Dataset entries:

○ ○ ○ ○ ○ ○ ○

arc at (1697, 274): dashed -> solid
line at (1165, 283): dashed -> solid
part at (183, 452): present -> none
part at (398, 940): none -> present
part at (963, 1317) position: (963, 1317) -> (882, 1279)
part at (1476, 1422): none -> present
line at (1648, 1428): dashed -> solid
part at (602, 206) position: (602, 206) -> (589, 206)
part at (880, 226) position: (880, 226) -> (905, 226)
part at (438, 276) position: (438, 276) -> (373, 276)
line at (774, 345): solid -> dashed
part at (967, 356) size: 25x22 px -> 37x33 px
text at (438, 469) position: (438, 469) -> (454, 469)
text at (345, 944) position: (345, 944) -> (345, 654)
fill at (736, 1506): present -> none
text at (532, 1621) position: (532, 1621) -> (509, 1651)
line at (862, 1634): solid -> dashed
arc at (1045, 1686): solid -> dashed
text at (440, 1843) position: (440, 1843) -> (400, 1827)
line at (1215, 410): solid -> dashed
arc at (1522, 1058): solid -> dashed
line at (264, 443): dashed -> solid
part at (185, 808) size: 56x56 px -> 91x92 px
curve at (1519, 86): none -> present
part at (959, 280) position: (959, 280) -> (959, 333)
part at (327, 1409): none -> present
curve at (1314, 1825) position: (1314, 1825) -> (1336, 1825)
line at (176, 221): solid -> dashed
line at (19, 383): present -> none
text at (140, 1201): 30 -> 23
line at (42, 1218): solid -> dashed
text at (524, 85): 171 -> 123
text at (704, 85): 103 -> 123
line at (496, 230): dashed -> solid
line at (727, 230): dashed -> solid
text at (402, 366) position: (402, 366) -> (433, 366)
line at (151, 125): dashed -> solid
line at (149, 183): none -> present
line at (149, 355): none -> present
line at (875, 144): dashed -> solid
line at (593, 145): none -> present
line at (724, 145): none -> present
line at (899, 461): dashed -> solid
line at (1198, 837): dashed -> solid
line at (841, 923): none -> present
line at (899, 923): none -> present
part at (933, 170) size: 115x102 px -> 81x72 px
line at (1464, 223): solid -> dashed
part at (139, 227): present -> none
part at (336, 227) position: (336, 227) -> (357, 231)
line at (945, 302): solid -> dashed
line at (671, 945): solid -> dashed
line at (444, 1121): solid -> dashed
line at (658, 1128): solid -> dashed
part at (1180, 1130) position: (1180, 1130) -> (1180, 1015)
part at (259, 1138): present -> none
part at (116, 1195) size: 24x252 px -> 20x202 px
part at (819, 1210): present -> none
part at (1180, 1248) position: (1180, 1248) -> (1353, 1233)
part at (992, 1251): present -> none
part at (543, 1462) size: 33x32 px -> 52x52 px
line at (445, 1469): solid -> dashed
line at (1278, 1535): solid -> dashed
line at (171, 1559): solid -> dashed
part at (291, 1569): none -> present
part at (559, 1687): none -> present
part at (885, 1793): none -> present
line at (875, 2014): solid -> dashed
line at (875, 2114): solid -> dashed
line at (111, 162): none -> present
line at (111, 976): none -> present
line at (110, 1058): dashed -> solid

○ ○ ○ ○ ○ ○ ○

Exercise description:
Reproduce every item above, line for line, with no changes to any character.

Task result:
arc at (1697, 274): dashed -> solid
line at (1165, 283): dashed -> solid
part at (183, 452): present -> none
part at (398, 940): none -> present
part at (963, 1317) position: (963, 1317) -> (882, 1279)
part at (1476, 1422): none -> present
line at (1648, 1428): dashed -> solid
part at (602, 206) position: (602, 206) -> (589, 206)
part at (880, 226) position: (880, 226) -> (905, 226)
part at (438, 276) position: (438, 276) -> (373, 276)
line at (774, 345): solid -> dashed
part at (967, 356) size: 25x22 px -> 37x33 px
text at (438, 469) position: (438, 469) -> (454, 469)
text at (345, 944) position: (345, 944) -> (345, 654)
fill at (736, 1506): present -> none
text at (532, 1621) position: (532, 1621) -> (509, 1651)
line at (862, 1634): solid -> dashed
arc at (1045, 1686): solid -> dashed
text at (440, 1843) position: (440, 1843) -> (400, 1827)
line at (1215, 410): solid -> dashed
arc at (1522, 1058): solid -> dashed
line at (264, 443): dashed -> solid
part at (185, 808) size: 56x56 px -> 91x92 px
curve at (1519, 86): none -> present
part at (959, 280) position: (959, 280) -> (959, 333)
part at (327, 1409): none -> present
curve at (1314, 1825) position: (1314, 1825) -> (1336, 1825)
line at (176, 221): solid -> dashed
line at (19, 383): present -> none
text at (140, 1201): 30 -> 23
line at (42, 1218): solid -> dashed
text at (524, 85): 171 -> 123
text at (704, 85): 103 -> 123
line at (496, 230): dashed -> solid
line at (727, 230): dashed -> solid
text at (402, 366) position: (402, 366) -> (433, 366)
line at (151, 125): dashed -> solid
line at (149, 183): none -> present
line at (149, 355): none -> present
line at (875, 144): dashed -> solid
line at (593, 145): none -> present
line at (724, 145): none -> present
line at (899, 461): dashed -> solid
line at (1198, 837): dashed -> solid
line at (841, 923): none -> present
line at (899, 923): none -> present
part at (933, 170) size: 115x102 px -> 81x72 px
line at (1464, 223): solid -> dashed
part at (139, 227): present -> none
part at (336, 227) position: (336, 227) -> (357, 231)
line at (945, 302): solid -> dashed
line at (671, 945): solid -> dashed
line at (444, 1121): solid -> dashed
line at (658, 1128): solid -> dashed
part at (1180, 1130) position: (1180, 1130) -> (1180, 1015)
part at (259, 1138): present -> none
part at (116, 1195) size: 24x252 px -> 20x202 px
part at (819, 1210): present -> none
part at (1180, 1248) position: (1180, 1248) -> (1353, 1233)
part at (992, 1251): present -> none
part at (543, 1462) size: 33x32 px -> 52x52 px
line at (445, 1469): solid -> dashed
line at (1278, 1535): solid -> dashed
line at (171, 1559): solid -> dashed
part at (291, 1569): none -> present
part at (559, 1687): none -> present
part at (885, 1793): none -> present
line at (875, 2014): solid -> dashed
line at (875, 2114): solid -> dashed
line at (111, 162): none -> present
line at (111, 976): none -> present
line at (110, 1058): dashed -> solid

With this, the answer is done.